The Internet is a massive computer network. It is also a huge storage vault of everything that has ever been said, posted, snapped, tweeted and blogged. If you need to find out something, many search engines can show you 10 solutions in just a few clicks.
Need a sample socket program in Go? A few clicks away. Need a top-rated crab-cake recipe? A few more clicks away. How about the names of the purchasing department at a large company so that I can send them a spearfishing email with an infected PDF? A few clicks away.
Storage on the Internet also does not differentiate between old and new information – all information is stored and searchable by a myriad of different search engines. There is also true information vs false information out there. Because anyone can post or create information, the author is not always authenticated and the information is not always validated (or even capable of being validated). Do you trust everything that you read?
What does this mean for “thinking security”? It means that everything ever posted about you, your company and your security stays there, so you have to be careful about what has been posted and “written down.”
Think about Security Guides. They are part of the saved information of the Internet – whatever is written down there is always searchable for anyone, both clients and hackers. Take this example: you are trying to “think security” by documenting the process in which the client changes the administrator password from the factory default (and documenting the factory default so that they can log in the first time). That is a great first step. However, it also documents the factory default password for all to see – and if the client does not change it when installing the system, then they are at risk for an attack. If that system is placed on the Internet, a knowledgeable hacker could use the default administrator password to compromise the system.
A better way of thinking security here is to force the security administrator (or installer) to update the administrator password when they install the system. In this way, no information is written down, and the system is automatically secure. That is really the best kind of security – the kind that is inherent to the environment.
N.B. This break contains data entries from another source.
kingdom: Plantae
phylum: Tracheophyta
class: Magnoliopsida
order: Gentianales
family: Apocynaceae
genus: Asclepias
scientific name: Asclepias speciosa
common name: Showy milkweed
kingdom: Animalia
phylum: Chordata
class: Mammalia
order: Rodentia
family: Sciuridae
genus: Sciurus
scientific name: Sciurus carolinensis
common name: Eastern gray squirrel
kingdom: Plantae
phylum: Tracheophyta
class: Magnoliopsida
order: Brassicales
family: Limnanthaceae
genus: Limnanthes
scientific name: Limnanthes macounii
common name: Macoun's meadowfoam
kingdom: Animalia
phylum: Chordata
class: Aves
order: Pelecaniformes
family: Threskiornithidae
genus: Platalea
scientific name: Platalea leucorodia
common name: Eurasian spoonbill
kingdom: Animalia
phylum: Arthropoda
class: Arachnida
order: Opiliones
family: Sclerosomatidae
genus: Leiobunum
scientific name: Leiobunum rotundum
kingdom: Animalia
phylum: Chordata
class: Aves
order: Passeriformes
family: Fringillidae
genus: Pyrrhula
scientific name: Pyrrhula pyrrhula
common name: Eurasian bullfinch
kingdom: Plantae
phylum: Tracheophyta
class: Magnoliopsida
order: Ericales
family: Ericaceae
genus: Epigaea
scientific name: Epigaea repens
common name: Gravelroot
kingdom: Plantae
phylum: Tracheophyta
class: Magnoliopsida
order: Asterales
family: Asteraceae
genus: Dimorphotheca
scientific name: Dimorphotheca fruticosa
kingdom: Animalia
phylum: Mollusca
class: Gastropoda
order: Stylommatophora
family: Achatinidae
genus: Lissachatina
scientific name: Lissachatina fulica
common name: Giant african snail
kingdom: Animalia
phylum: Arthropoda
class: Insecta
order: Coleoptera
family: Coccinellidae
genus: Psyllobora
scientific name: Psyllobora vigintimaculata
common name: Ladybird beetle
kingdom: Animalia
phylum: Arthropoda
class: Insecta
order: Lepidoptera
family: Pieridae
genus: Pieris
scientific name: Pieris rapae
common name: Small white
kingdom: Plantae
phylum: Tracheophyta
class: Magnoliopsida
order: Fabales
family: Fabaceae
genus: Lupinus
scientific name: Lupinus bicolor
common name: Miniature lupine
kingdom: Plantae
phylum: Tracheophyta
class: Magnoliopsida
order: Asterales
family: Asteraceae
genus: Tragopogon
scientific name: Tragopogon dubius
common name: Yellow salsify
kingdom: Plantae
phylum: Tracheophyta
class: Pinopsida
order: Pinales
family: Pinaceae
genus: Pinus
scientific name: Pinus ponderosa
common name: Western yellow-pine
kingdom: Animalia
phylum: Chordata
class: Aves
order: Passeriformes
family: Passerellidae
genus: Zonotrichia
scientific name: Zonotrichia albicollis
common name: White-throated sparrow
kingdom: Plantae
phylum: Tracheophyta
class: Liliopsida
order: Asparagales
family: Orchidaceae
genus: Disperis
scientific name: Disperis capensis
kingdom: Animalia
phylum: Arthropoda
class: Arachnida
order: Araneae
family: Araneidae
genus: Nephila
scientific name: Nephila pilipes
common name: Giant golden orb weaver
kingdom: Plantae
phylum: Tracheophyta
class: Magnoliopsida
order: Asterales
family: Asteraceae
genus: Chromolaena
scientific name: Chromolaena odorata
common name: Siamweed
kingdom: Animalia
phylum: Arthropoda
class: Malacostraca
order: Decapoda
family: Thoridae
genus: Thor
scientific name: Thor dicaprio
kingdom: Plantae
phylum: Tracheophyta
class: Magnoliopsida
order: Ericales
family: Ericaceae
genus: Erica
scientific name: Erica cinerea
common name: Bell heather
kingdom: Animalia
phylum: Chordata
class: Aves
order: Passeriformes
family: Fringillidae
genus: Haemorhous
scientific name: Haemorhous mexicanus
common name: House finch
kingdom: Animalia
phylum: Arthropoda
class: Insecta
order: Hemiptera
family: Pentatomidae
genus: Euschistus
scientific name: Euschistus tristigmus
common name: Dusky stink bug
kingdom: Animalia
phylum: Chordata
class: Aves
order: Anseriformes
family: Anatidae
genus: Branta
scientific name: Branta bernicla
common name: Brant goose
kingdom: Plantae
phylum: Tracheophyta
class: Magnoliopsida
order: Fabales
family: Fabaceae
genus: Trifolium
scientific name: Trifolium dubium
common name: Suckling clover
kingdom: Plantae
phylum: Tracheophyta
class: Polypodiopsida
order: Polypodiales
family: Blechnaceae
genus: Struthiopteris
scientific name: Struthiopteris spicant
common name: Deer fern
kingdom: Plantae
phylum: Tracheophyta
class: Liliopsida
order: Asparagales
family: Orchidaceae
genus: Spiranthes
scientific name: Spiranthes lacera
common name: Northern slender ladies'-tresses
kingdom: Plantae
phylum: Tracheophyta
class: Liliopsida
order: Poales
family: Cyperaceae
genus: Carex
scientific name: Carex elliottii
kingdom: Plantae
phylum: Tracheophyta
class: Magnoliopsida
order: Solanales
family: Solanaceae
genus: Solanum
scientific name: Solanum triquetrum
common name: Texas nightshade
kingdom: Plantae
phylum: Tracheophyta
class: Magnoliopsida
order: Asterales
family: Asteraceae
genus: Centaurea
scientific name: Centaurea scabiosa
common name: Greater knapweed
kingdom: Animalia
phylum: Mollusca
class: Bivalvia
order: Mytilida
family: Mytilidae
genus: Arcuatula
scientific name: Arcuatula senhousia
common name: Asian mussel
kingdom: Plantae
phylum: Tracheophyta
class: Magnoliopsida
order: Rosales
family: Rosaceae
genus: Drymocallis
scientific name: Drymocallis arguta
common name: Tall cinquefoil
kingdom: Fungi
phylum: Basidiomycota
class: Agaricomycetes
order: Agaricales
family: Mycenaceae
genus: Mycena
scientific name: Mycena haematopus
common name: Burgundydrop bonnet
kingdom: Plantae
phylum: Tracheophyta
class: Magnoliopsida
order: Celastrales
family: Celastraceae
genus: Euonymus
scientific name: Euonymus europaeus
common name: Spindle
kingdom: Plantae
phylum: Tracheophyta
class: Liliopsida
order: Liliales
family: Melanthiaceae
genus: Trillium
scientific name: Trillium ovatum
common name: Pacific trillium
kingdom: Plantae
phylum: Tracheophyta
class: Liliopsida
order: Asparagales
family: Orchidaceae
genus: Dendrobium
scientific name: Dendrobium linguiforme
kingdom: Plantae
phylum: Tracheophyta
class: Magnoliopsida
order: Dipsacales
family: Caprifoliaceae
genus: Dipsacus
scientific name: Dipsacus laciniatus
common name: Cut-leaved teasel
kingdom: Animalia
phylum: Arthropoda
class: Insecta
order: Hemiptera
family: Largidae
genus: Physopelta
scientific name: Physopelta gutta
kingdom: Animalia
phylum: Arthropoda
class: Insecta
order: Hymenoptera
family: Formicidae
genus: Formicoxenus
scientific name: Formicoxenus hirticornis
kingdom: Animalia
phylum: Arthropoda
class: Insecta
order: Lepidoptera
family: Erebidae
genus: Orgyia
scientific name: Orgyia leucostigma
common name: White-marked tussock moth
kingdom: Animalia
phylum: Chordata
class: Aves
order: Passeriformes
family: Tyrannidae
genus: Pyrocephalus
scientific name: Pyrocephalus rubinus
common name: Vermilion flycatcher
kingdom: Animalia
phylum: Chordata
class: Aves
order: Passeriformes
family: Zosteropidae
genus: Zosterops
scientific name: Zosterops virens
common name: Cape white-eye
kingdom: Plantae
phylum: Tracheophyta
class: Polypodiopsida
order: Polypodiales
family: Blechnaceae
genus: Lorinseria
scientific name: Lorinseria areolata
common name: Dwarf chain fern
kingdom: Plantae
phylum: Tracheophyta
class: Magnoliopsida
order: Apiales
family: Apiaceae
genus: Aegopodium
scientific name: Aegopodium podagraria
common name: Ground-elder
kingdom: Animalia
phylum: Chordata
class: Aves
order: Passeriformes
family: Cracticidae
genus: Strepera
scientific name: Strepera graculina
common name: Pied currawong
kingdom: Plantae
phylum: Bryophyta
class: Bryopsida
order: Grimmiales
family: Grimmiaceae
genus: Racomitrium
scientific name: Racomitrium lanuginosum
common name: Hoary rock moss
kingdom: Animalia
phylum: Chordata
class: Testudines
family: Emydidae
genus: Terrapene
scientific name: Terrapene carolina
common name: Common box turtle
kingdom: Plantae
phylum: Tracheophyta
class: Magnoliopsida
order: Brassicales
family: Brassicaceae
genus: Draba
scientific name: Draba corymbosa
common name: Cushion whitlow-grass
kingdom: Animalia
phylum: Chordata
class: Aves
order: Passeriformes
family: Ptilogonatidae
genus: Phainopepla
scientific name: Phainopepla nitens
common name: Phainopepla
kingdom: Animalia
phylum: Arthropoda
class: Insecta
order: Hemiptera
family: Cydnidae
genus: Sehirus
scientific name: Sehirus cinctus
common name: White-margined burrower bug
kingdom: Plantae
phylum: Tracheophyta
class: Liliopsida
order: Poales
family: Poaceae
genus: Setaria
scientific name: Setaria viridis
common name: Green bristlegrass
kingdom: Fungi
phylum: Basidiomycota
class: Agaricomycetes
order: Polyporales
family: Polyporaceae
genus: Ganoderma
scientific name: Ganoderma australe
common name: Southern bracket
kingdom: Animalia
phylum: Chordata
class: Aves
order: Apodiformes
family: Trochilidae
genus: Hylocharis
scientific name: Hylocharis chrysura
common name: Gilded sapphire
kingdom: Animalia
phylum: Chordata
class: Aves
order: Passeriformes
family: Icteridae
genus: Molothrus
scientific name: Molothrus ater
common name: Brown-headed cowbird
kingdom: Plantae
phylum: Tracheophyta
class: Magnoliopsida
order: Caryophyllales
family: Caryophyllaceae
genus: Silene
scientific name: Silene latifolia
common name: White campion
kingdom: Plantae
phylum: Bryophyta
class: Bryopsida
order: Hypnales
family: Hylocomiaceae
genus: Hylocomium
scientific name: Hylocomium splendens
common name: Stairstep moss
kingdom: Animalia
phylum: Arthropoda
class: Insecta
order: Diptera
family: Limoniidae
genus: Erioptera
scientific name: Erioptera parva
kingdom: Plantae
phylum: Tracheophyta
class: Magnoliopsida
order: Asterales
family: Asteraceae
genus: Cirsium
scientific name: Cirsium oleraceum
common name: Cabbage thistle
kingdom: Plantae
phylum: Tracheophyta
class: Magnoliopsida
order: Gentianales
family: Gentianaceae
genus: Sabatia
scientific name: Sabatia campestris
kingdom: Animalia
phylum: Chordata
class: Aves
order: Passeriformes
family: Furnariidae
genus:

The best Security Guide is one that has nothing in it – because the system is that secure without any necessary additional guidance. This is true for multiple reasons – both that the system is more secure by default and that being secure is easier to accomplish for all clients, who now do not have to read a large Security Guide and interpret it in their environment to get it right.
Security also goes deeper than that – it comes down to what is posted. Take the example of someone trying to help a client change the administrator password and then inadvertently posting the factory default to a bulletin board or website. Same problem. Actually, it’s worse, because many people can probably read it, including hackers with a strong interest in your systems.
I am not trying to condone “security by obscurity” – the notion that no one will know anything about your system if you don’t write anything down. That method never works, because when someone does figure it out and posts, that sensitive information is now out in the open. What I am saying is that you have to think about what you post to the Internet because the security of your environment very much depends on it.
The security of an environment is only as good as the people who know about it and the security of those people. If they are thinking security, then the security of the environment will most likely be much better than if they are not doing so.